*** Document extract ***

The basic structure of the a non-fenestrated capillary is somewhat different. This is because capillaries normally only have a wall consisting of simple squamous epithelium, their associated basement membrane and sometimes some loose connective tissue. Unlike arterioles, there is no muscle, nor tunica adventitia composed of collagen fibres. These vessels are the smallest type of blood vessels and are normally associated with capillary networks (capillary beds).

Major points: Three main layers of a blood vessel, What layers are evident in arterioles as opposed to capillaries.

1995_2^nd semester_Q2_Part_B

The extrinsic mechanisms involved in controlling blood flow to a region or a tissue are: neural regulation and hormonal regulation. Neural regulation involves the sympathetic division of the autonomic division of the nervous system.

The smooth muscle surround blood vessels especially arterioles are richly innervated by sympathetic fibres, mostly of the postganglionic variety. These release noradrenaline from their terminal ends. As the smooth muscle have an excess of alpha adrenergic receptors, the noradrenaline binds to these and then causes intense vasoconstriction. This increases the resistance and decreases blood flow. Also fibres releasing acetylcholine will bind to smooth muscle fibres around blood vessels supplying skeletal and cardiac muscle regions, and cause vasodilation or relaxation of the muscle. This will increase the blood flow. Also the arterioles are always under some form of constriction due to the vascular tone, which is due to the rich innervation of this smooth muscle.

*** End of Document extract ***

### Activities:
#1 In one to three sentences, explain why noradrenaline released by sympathetic fibers causes intense vasoconstriction, according to the blood vessel notes.
#2 Please duplicate the part of the blood vessel notes starting at "1995_2^nd semester_Q2_Part_B" and ending at "the nervous system.".
The items after this are separate material and are not connected to the blood vessel notes.

*** Dataset ***

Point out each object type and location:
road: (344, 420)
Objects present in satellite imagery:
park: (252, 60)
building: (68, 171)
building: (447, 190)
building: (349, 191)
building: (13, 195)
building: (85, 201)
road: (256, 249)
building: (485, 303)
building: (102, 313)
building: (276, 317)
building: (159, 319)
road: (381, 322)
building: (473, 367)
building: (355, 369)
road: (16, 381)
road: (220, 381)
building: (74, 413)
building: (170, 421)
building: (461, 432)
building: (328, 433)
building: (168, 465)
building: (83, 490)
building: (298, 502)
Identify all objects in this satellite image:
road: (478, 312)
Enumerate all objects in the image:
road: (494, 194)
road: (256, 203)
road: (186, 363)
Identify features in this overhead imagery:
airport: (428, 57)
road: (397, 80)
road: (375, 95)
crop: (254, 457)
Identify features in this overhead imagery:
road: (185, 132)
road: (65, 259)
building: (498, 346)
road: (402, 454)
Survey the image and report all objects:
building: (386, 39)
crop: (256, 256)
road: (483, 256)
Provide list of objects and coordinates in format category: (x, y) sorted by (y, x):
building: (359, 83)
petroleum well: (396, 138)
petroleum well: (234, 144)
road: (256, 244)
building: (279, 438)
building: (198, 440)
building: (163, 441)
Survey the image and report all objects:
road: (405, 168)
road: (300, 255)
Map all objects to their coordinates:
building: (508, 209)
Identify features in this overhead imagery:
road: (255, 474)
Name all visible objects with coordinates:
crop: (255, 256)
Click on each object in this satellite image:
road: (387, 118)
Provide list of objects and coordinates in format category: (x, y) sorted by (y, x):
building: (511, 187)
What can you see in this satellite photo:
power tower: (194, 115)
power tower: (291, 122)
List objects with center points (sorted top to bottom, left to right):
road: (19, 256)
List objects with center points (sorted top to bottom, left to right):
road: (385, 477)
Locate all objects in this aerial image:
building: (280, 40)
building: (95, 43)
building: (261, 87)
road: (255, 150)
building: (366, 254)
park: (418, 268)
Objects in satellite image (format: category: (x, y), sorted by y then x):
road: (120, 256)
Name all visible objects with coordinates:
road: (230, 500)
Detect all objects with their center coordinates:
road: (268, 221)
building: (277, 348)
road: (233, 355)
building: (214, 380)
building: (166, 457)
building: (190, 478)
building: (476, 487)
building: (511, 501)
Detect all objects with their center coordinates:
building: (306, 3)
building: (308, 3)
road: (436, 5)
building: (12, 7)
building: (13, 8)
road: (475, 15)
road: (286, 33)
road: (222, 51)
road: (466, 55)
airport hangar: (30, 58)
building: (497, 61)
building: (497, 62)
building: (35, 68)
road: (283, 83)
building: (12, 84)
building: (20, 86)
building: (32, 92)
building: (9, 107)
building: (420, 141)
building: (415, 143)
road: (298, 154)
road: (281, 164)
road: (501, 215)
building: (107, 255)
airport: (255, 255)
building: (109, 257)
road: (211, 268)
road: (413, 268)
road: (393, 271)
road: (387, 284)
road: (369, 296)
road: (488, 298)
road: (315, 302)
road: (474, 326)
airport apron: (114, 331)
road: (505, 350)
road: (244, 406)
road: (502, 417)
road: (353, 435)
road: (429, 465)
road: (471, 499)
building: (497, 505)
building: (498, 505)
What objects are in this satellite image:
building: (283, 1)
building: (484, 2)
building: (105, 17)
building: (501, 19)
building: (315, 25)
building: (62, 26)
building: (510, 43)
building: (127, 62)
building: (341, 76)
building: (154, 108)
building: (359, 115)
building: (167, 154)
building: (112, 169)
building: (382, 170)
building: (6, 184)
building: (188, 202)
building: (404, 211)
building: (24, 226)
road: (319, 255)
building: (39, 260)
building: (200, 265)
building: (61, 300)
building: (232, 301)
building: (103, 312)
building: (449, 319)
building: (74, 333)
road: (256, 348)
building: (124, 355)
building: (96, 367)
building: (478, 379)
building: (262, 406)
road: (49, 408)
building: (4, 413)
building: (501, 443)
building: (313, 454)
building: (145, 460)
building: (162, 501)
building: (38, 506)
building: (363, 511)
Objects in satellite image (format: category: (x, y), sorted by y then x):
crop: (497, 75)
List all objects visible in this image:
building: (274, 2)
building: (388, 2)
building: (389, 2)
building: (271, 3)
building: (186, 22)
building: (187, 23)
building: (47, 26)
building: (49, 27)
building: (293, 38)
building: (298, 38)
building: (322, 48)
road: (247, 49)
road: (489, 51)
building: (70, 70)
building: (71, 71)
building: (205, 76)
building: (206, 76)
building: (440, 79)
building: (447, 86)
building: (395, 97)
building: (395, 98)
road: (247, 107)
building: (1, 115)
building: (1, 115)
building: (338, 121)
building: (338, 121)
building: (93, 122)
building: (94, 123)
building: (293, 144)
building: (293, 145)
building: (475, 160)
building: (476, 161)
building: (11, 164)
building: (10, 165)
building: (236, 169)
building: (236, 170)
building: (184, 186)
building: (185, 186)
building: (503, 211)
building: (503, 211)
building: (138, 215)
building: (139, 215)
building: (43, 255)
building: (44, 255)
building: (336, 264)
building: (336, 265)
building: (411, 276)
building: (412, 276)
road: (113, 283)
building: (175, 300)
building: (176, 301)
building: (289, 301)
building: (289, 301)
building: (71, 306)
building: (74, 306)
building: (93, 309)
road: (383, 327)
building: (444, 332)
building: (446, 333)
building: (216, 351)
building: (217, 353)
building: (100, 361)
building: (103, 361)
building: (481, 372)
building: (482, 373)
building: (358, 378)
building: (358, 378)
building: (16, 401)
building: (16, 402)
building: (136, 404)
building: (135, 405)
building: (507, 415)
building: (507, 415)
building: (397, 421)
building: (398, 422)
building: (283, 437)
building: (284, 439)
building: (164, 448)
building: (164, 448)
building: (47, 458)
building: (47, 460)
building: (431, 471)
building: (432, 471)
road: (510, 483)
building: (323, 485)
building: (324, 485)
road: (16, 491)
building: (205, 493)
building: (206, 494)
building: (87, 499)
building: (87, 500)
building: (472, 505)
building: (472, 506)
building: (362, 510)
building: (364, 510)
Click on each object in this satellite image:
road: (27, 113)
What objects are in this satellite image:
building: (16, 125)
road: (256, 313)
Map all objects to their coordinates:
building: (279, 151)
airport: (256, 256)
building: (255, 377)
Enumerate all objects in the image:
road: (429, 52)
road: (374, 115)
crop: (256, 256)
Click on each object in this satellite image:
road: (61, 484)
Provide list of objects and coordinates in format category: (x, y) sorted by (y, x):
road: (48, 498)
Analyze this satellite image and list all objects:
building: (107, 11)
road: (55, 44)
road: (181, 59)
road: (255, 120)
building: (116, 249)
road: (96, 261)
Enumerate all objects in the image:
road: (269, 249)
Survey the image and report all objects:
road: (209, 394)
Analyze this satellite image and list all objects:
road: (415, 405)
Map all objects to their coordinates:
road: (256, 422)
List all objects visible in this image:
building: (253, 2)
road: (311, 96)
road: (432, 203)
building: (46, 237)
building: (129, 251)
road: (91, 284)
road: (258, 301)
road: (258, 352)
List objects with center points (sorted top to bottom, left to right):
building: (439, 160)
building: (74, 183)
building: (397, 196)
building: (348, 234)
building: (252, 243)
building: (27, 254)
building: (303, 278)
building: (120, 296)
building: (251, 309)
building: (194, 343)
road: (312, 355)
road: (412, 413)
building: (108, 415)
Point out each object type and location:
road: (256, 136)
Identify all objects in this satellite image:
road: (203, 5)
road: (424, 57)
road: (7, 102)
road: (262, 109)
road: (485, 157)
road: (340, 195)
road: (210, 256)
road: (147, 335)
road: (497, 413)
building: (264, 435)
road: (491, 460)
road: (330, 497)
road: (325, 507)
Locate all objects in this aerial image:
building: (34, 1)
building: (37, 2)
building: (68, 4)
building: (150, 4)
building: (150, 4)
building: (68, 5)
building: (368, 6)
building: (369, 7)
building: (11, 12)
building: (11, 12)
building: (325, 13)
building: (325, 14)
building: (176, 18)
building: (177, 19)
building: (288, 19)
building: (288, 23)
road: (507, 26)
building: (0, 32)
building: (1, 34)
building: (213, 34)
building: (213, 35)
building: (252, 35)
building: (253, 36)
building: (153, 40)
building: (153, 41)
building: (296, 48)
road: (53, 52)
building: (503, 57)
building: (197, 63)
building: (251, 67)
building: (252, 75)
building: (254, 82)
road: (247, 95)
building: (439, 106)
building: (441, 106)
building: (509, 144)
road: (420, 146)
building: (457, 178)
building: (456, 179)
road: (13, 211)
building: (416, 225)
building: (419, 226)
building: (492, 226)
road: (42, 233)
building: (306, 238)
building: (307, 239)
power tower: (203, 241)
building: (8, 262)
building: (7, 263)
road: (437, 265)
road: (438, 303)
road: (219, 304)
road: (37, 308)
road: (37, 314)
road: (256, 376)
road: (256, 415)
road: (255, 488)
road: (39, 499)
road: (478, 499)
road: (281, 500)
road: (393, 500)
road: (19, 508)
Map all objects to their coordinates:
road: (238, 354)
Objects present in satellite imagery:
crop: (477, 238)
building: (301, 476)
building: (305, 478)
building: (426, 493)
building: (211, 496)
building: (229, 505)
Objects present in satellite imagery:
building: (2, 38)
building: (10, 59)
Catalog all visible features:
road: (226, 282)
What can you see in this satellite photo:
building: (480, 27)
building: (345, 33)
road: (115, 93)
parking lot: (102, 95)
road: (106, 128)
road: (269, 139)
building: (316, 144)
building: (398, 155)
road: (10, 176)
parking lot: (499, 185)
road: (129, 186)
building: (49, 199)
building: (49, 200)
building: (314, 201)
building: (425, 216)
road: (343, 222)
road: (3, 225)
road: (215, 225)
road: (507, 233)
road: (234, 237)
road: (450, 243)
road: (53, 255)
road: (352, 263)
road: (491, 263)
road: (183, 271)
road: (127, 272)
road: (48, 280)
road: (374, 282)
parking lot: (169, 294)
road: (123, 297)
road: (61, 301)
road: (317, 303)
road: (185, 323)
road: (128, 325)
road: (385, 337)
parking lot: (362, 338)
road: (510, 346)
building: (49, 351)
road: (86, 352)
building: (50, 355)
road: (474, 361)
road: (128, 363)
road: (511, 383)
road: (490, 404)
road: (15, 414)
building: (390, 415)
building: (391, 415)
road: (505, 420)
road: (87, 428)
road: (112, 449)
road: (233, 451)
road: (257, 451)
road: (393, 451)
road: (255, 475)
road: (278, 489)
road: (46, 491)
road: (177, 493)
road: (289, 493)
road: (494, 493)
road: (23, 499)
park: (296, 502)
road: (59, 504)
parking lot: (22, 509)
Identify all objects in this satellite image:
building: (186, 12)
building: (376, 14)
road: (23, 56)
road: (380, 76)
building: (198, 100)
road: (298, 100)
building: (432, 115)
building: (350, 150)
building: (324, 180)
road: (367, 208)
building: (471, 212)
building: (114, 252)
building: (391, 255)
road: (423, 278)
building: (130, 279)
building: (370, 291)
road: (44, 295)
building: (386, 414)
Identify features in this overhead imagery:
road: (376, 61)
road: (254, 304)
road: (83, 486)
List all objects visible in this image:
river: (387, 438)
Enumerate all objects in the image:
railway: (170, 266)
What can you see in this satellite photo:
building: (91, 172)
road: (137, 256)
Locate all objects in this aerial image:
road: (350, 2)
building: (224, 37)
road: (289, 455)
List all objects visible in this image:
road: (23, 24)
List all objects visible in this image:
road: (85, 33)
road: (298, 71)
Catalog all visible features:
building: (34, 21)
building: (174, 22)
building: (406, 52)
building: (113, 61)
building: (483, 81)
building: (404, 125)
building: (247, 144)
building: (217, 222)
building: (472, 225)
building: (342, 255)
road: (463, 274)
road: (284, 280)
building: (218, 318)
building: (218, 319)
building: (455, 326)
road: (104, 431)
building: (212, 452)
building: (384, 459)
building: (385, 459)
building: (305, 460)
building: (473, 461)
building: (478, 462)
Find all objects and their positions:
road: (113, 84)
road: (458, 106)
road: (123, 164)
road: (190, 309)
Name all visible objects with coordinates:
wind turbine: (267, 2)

*** End of Dataset ***

### Solutions in order:
#1 The smooth muscle around blood vessels has an excess of alpha adrenergic receptors. Noradrenaline released from the sympathetic fiber endings binds to these receptors, which causes intense vasoconstriction.

#2
1995_2^nd semester_Q2_Part_B

The extrinsic mechanisms involved in controlling blood flow to a region or a tissue are: neural regulation and hormonal regulation. Neural regulation involves the sympathetic division of the autonomic division of the nervous system.